Про беды флота нашего из-за наводнения наслышаны изрядно, надеемся, что скоро поправим беду. Всего два дня, как побывал я на верфях Курочкина, великого нашего мастера, там сейчас доканчивают новый фрегат, «Елена», в августе его в Кронштадт гнать, меня уже звали в этот поход офицером, раз уж «Новая земля» в этом году в море почти не идёт. Думаю, соглашусь, тогда в Петербурге глядишь и повидаемся. Вслед за «Еленой» готовятся и другие суда и корабли, может быть, к войне с турками и успеем пополнить флот. Если снова планируется Архипелагская экспедиция, то Балтийскому флоту славному без дела в гавани не стоять, а дорога проторена уже с полвека.
Слова твои про важное дело меня чрезвычайно озадачили, а мать обеспокоили. Кажется нам, что ты ввязался во что-то сомнительное, но своя рука владыка – ты уже достаточно взрослый, офицер уже и в чинах мы равны, потому и указывать тебе не стану. Если плавание на «Елене» сбудется, буду в Кронштадте и Петербурге, поговорим про то подробнее. Сейчас же прошу – осторожен будь и вдвое осторожнее, и помни про указ государя нашего от 1822 года[6]. Ну а если уж что… не свезёт фортуна – то помни одно правило: «За други своя!».

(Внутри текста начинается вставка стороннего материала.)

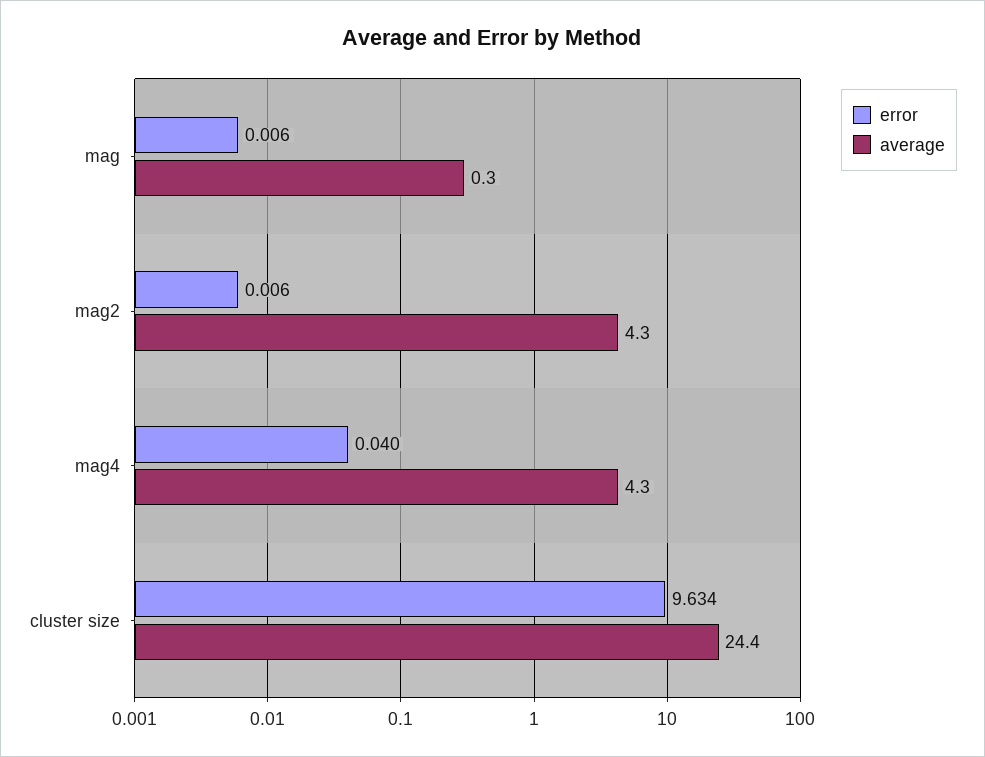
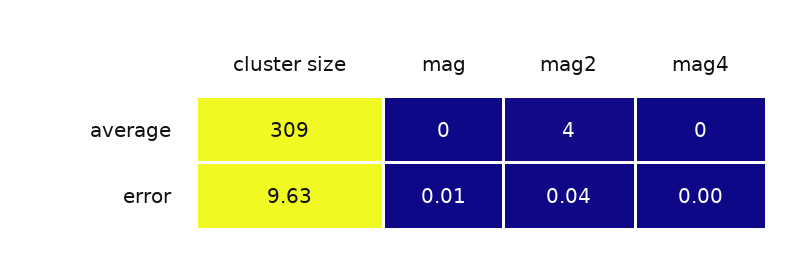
  {
    "error": {
      "mag": 0.006,
-     "mag2": 0.006,
+     "mag2": 0.04,
-     "mag4": 0.04,
+     "mag4": 0,
      "cluster size": 9.634
    },
    "average": {
      "mag": 0.3,
      "mag2": 4.3,
-     "mag4": 4.3,
+     "mag4": 0,
-     "cluster size": 24.4
+     "cluster size": 309
    }
  }

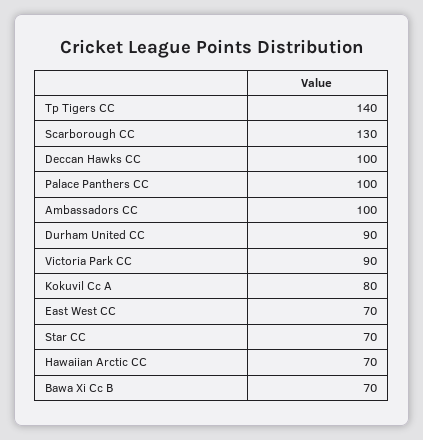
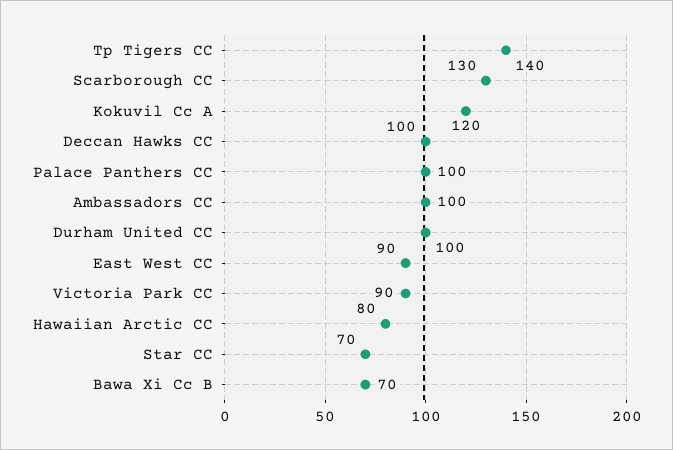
  {
    "Tp Tigers CC": 140,
    "Scarborough CC": 130,
    "Deccan Hawks CC": 100,
    "Palace Panthers CC": 100,
    "Ambassadors CC": 100,
-   "Durham United CC": 90,
+   "Durham United CC": 100,
    "Victoria Park CC": 90,
-   "Kokuvil Cc A": 80,
+   "Kokuvil Cc A": 120,
-   "East West CC": 70,
+   "East West CC": 90,
    "Star CC": 70,
-   "Hawaiian Arctic CC": 70,
+   "Hawaiian Arctic CC": 80,
    "Bawa Xi Cc B": 70
  }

Поклон тебе и привет от всего нашего семейства и от соседей наших.
Мичман Логгин Смолятин.
14 июля 1825 года.
10
Архангельская губерния
Город Онега
Дом мичмана Смолятина
Кадету Морского корпуса Власу Смолятину
Здравствуй, дружище!
Как ты проводишь время у себя на Беломорье? У нас в роду многое рассказывали о ваших краях, ещё со времён шаутбенахта Сильвестра Петровича, и мне всегда хотелось там побывать. Может быть, со временем и побываю. По правде говоря, когда Лёве сказал мне, что вместо Москвы едет в вашу Онегу, первой моей мыслью было – поехать вместе с ним, познакомиться с родственниками, но увы. Было бы мне хотя бы лет пятнадцать, как тебе, может мне и удалось бы убедить родителей, чтобы хотя бы с дядькой меня отпустили. Но увы… мне всего двенадцать, и дядьки у меня нет, и отец строго-настрого-сказал мне: «Нет». Тем более, что после нашего приключения на Голодай-острове (ты только не обижайся, пожалуйста, я знаю твою гордость) и отец, и матушка смотрят на нашу дружбу с осуждением. Уверяю тебя, это пройдёт, это временно, и прошу тебя, только не вздумай перестать бывать у нас. В конце концов, я смогу им объяснить, что это обычная мальчишеская жизнь, такое бывает у каждого.
Сумбурно и слезливо получилось. Хотел уже порвать листок, но писать заново письмо не хочется, поэтому отправляю так, как есть.
Твой слабовольный друг и кузен Венедикт.
15 июля 1825 года, Москва.
11
Оренбургская губерния
Белебеевский уезд
Село Надеждино, усадьба Аксаковых
Сергею Тимофееву Аксакову
Милостивый государь, Сергей Тимофеевич. Прослышав о ваших намерениях покинуть нашу губернию, я позволил себе пригласить вас снова к себе в имение, так же, как и в прошлом году. Приезжайте вместе с вашими дорогими детьми – со всеми шестерыми, место для того, чтобы вас принять, в моём доме найдётся, за зиму мужики воздвигли около дома два флигеля и достаточно вместительную пристройку. Глаза радуются от того, как они выглядят – любезная и вашему, и моему глазу московская старина, крытая лемехом и два ската, и в бочку. Помещения нарочно для гостей, с тёсаными стенами и закруглёнными изнутри углами, крыльцо с гульбищем. Повеселимся, поохотимся, места наши ничуть не лучше, чем ваше Надеждино.